World in brief: Opposition party rejects runoff

The Spokesman-Review

Zimbabwe’s opposition rejected a presidential runoff election despite a media report saying Wednesday that the long-delayed official tally delivered them a victory short of an outright win.

CNN quoted an unnamed senior official with Zimbabwe’s ruling ZANU-PF party as saying results from the March 29 election gave President Robert Mugabe 43 percent and opposition leader Morgan Tsvangirai 47 percent. A candidate must receive 50 percent plus one vote to avoid a presidential runoff in Zimbabwe.

In Johannesburg, opposition spokesman George Sibotshiwe reiterated that the opposition would not take part in a runoff because it believed only fraudulent results would make a second round necessary.

In Harare, electoral commission officials said no results had been released, and that party officials would not see them until a verification process set to start today.

Guatemala City

Pending adoptions to be investigated

Guatemalan prosecutors said Wednesday that they will conduct a legal review of all of the country’s pending adoptions, after an initial probe turned up irregularities.

The attorney general’s office said that 2,286 case files will be re-examined. The vast majority of prospective adoptive parents are U.S. couples.

Meanwhile, four birth mothers who claim their children were stolen from them in 2006 and 2007 began a hunger strike in front of the offices of President Alvaro Colom to demand that their children be located.

Wellington, New Zealand

Big squid has eye to match body

Marine scientists studying the carcass of a rare colossal squid said Wednesday they had measured its eye at about 11 inches across – bigger than a dinner plate – making it the largest animal eye on Earth.

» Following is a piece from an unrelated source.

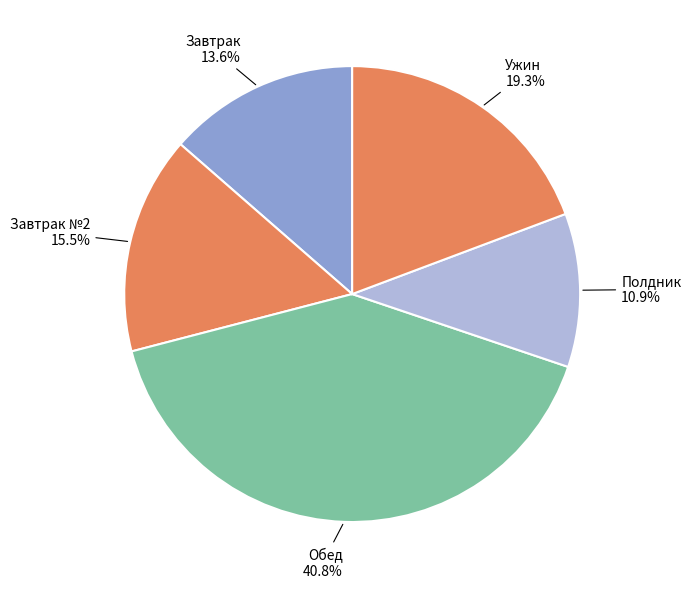

Rank the categories by value from highest to lowest.

Обед, Ужин, Завтрак №2, Завтрак, Полдник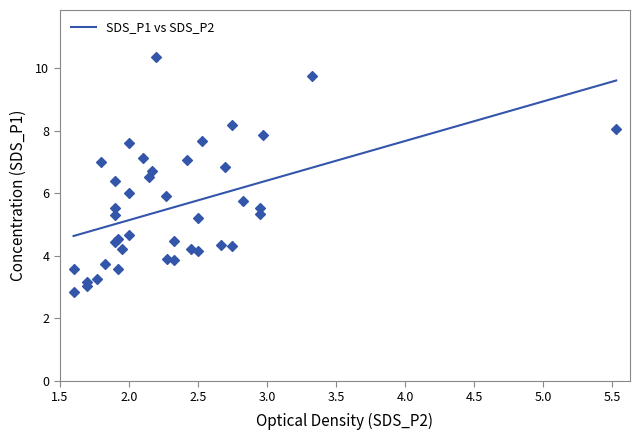

What is the change in value from 3 to 22?

+1.5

One of the squid’s two eyes, with a lens as big as an orange, was found intact as the scientists examined the creature while it was slowly defrosted at New Zealand’s national museum, Te Papa Tongarewa. It has been preserved there since being caught in the Ross Sea off Antarctica’s northern coast last year.

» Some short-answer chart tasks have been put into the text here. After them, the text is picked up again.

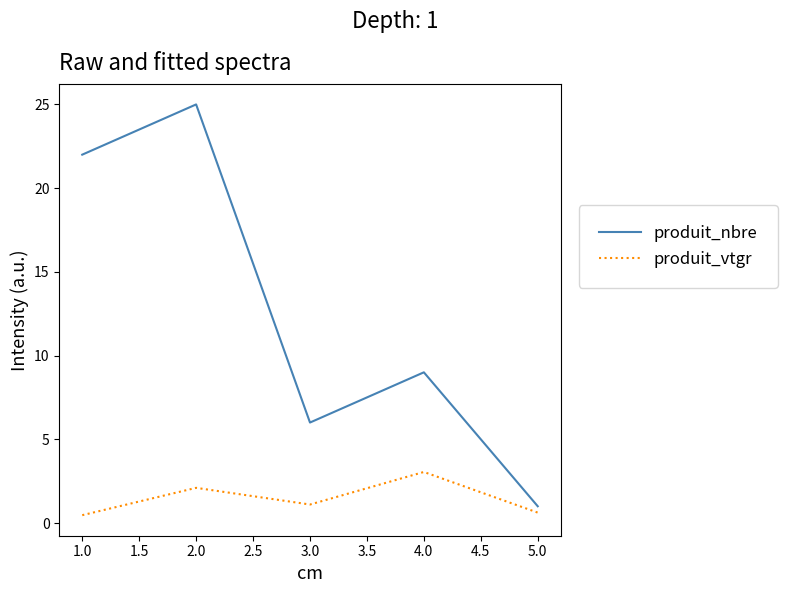

At 3.0, list the series in order from smallest to largest.

produit_vtgr, produit_nbre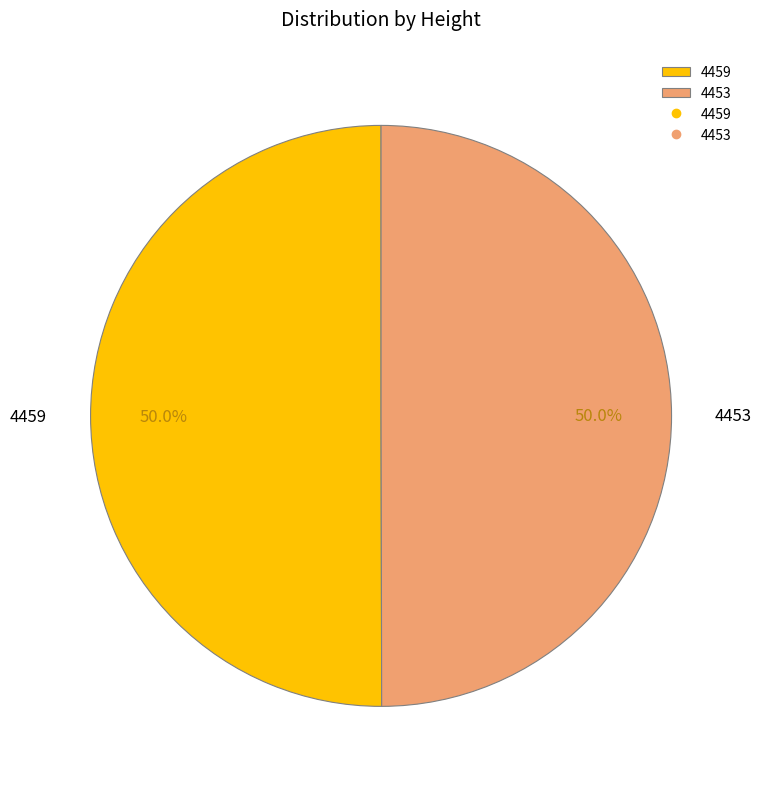

Is it true that 4453 is 40% of the pie?

False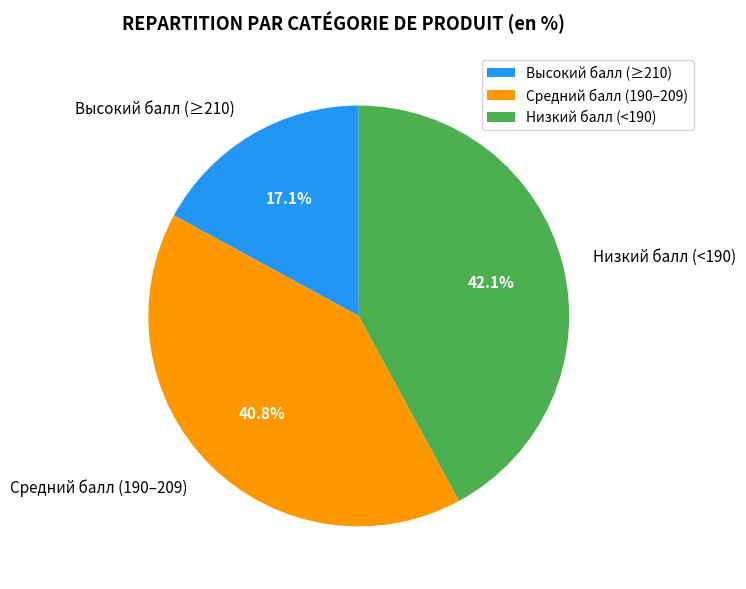

Is there any slice that represents more than half of the pie?

No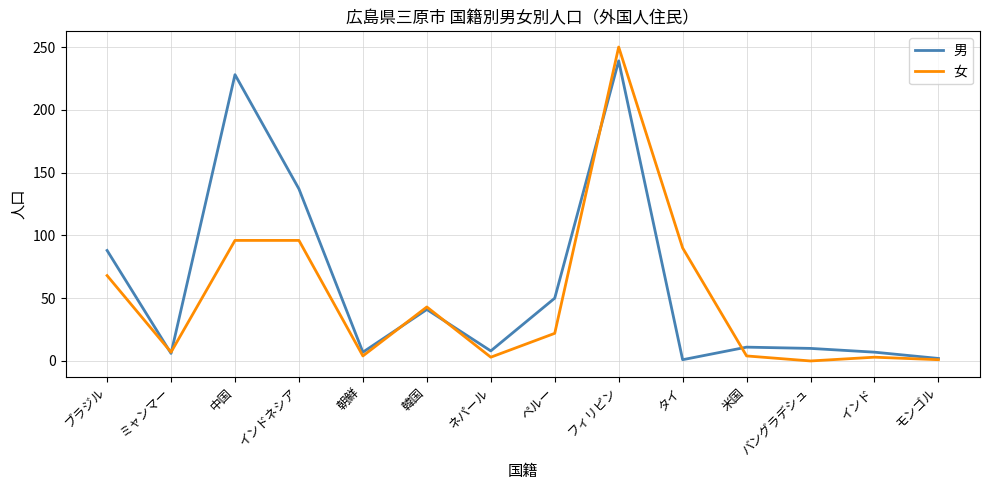

List the series in order of their peak value, lowest first.

男, 女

“This is the only intact eye (of a colossal squid) that’s ever been found. It’s spectacular,” said Auckland University of Technology squid specialist Kat Bolstad, one of a team of international scientists brought in to examine the creature.

The squid is the biggest specimen ever caught of the rare and mysterious deep-water species Mesonychoteuthis hamiltoni, or colossal squid. When caught, it measured 26 feet long and weighed about 1,000 pounds, but scientists believe the species may grow as long as 46 feet.